▸ **REQUIRED ACTION**: Can you retype the text from every row below line for line, leaving the pictures out of your answer?

▸ **AVAILABLE RECORDS**:

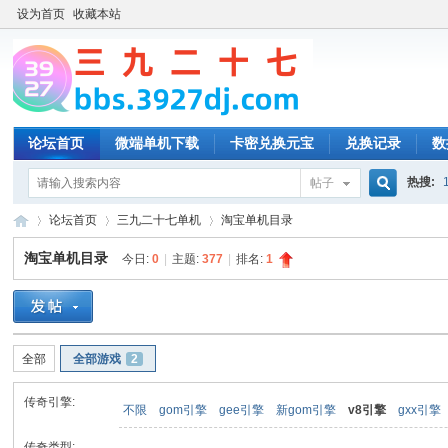
设为首页
收藏本站
论坛首页
微端单机下载
卡密兑换元宝
兑换记录
数
热搜:
帖子
搜
论坛首页
三九二十七单机
淘宝单机目录
淘宝单机目录
今日:
0
|
主题:
377
|
排名:
1
索
三
»
›
›
全部
全部游戏
2
传奇引擎:
不限
gom引擎
gee引擎
新gom引擎
v8引擎
gxx引擎
传奇类型:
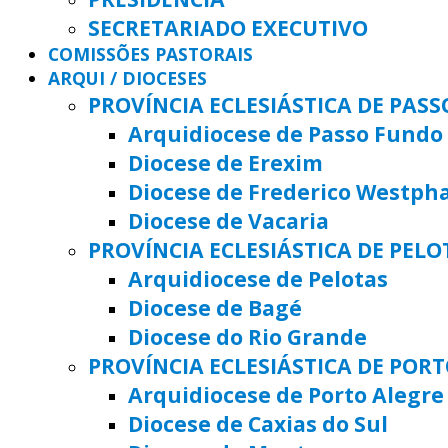
SECRETARIADO EXECUTIVO
COMISSÕES PASTORAIS
ARQUI / DIOCESES
PROVÍNCIA ECLESIÁSTICA DE PAS
Arquidiocese de Passo Fundo
Diocese de Erexim
Diocese de Frederico Westph
Diocese de Vacaria
PROVÍNCIA ECLESIÁSTICA DE PELO
Arquidiocese de Pelotas
Diocese de Bagé
Diocese do Rio Grande
PROVÍNCIA ECLESIÁSTICA DE POR
Arquidiocese de Porto Alegre
Diocese de Caxias do Sul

▸ **TASK RESULT**:
设为首页
收藏本站
论坛首页
微端单机下载
卡密兑换元宝
兑换记录
数
热搜:
帖子
搜
论坛首页
三九二十七单机
淘宝单机目录
淘宝单机目录
今日:
0
|
主题:
377
|
排名:
1
索
三
»
›
›
全部
全部游戏
2
传奇引擎:
不限
gom引擎
gee引擎
新gom引擎
v8引擎
gxx引擎
传奇类型:
SECRETARIADO EXECUTIVO
COMISSÕES PASTORAIS
ARQUI / DIOCESES
PROVÍNCIA ECLESIÁSTICA DE PAS
Arquidiocese de Passo Fundo
Diocese de Erexim
Diocese de Frederico Westph
Diocese de Vacaria
PROVÍNCIA ECLESIÁSTICA DE PELO
Arquidiocese de Pelotas
Diocese de Bagé
Diocese do Rio Grande
PROVÍNCIA ECLESIÁSTICA DE POR
Arquidiocese de Porto Alegre
Diocese de Caxias do Sul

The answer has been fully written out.